Edit: it's not even 1080p, because the image would get resized to the input size. So again, 300x300x3 for the past model I could find.
/Edit
Look at this repo. You need to convert the models using the TFLite framework (Tensorflow Lite) which is designed for resource constrained edge devices. The max resolution for input size is 224x224x3. I would imagine it can't handle anything larger.
Not a single model is larger than 40MB. Whereas LLMs start at well over a big for even smaller (and inaccurate) models. The good ones start at about 4GB and I frequently run models at about 20GB. The size in parameters really makes a huge difference.
You likely/technically could run an LLM on a Coral, but you're going to wait on the order of double-digit minutes for a basic response, of not way longer.
OK mman, dont pop a vein over this. I'm a hobbyist, with some experience, but a hobbyist nonetheless. I'm speaking from personal experience, nothing else. You may well be right (and thanks for the links, they're really good for me to learn even more).
I guess, at the end of the day, the OP will need to make an informed decision on what will work for him while adhering to his budget.
I'm glad to be here, because I can help people (at least some times) and learn at the same time.
I just hope the OP ends up with something that'll fit his needs and budget.

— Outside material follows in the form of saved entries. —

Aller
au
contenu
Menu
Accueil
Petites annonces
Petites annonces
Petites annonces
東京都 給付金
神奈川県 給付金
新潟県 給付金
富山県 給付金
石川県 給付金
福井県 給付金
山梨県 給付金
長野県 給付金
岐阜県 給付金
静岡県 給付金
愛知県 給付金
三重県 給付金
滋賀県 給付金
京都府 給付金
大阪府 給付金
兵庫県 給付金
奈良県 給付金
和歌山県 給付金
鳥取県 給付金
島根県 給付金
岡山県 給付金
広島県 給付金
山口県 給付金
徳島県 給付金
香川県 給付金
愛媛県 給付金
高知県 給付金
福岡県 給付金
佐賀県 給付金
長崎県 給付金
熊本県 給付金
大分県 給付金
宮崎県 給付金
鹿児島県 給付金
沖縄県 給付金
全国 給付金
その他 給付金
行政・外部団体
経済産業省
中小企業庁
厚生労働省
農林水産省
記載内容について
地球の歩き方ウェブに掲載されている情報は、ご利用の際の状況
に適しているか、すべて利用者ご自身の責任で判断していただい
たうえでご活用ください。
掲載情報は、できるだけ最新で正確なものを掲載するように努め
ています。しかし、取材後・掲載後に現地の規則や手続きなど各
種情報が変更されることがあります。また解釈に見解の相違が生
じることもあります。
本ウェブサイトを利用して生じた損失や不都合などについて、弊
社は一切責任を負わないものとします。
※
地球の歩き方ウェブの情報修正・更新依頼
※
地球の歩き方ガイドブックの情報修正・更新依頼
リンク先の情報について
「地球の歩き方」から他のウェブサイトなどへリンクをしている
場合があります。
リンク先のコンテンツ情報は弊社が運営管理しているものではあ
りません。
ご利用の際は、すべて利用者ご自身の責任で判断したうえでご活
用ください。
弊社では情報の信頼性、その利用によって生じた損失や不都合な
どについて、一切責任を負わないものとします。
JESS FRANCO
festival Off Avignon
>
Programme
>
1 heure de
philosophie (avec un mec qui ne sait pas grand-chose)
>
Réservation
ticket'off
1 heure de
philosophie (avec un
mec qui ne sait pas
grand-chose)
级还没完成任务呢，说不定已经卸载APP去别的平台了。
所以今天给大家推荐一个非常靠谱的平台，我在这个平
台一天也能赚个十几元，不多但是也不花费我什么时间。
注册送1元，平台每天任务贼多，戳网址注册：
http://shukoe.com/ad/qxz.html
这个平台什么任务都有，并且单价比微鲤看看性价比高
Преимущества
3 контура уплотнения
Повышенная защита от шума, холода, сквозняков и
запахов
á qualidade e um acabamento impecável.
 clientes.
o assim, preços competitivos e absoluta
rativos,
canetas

I will he adding a K80 to my rig soon, only because I can let go of 50 bucks and want to test it until it burns.
I wish you all a very nice weekend, and keep tweaking, its too Much fun.
That's incredibly rude. At no point was I angry or enraged. What you're trying to do is minimize my criticism of your last comment by intentionally making it seem like I was unreasonably angry.
I was going to continue with you in a friendly manner, but screw you. You're an ass (and also entirely wrong).